Please go through the records below and return every line holding the word "optimizer".

(Beginning of Record extracts)

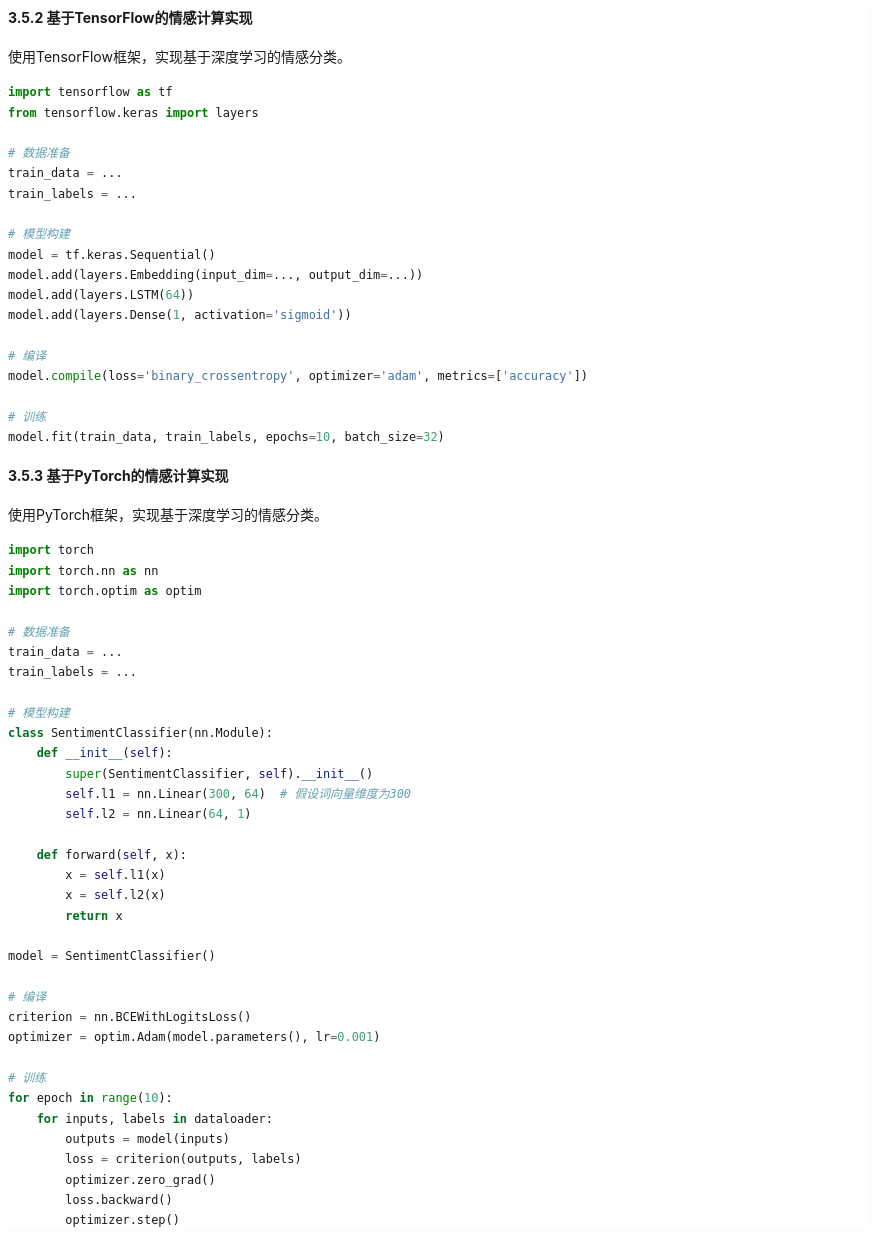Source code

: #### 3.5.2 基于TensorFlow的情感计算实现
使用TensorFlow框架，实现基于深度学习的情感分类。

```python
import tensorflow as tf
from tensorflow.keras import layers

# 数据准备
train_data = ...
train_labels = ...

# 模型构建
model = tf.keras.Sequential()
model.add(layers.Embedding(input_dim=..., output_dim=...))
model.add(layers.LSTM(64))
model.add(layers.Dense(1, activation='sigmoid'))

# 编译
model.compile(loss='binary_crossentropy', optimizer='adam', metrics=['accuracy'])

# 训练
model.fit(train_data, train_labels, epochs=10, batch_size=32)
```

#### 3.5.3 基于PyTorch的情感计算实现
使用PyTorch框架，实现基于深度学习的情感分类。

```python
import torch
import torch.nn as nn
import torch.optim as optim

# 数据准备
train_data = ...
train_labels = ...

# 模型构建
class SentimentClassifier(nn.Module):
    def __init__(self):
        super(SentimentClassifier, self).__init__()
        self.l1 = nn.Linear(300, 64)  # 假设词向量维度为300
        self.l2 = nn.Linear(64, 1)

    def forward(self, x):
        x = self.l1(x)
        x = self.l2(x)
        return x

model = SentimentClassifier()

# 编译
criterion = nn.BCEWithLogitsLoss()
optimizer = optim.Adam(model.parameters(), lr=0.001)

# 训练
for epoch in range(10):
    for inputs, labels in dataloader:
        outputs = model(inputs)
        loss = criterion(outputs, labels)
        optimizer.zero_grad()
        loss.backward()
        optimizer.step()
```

(End of Record extracts)
(Beginning of Record extracts)

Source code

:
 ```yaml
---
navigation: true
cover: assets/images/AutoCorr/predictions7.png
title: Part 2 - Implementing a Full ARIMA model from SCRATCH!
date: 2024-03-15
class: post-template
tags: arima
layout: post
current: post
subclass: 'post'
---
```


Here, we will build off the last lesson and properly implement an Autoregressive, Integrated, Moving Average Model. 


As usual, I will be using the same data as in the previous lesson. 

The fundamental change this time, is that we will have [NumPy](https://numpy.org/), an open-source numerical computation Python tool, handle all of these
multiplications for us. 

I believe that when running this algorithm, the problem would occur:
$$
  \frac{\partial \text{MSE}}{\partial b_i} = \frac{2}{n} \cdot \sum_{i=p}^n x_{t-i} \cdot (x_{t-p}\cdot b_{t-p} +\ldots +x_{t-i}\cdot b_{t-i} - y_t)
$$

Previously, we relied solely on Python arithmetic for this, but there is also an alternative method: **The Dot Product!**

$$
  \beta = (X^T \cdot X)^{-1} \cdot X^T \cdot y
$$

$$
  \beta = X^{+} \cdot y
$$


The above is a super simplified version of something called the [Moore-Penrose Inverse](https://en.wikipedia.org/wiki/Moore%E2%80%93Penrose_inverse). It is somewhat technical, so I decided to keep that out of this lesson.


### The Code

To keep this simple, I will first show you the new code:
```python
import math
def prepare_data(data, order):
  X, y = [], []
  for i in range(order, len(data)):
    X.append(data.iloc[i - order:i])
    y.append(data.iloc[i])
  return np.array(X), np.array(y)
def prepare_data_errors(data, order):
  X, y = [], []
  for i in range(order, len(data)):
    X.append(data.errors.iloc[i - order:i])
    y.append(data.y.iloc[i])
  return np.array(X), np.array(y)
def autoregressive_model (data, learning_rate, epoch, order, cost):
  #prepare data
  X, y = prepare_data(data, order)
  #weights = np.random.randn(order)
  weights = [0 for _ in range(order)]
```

(End of Record extracts)

**Reply**
model.compile(loss='binary_crossentropy', optimizer='adam', metrics=['accuracy'])
optimizer = optim.Adam(model.parameters(), lr=0.001)
        optimizer.zero_grad()
        optimizer.step()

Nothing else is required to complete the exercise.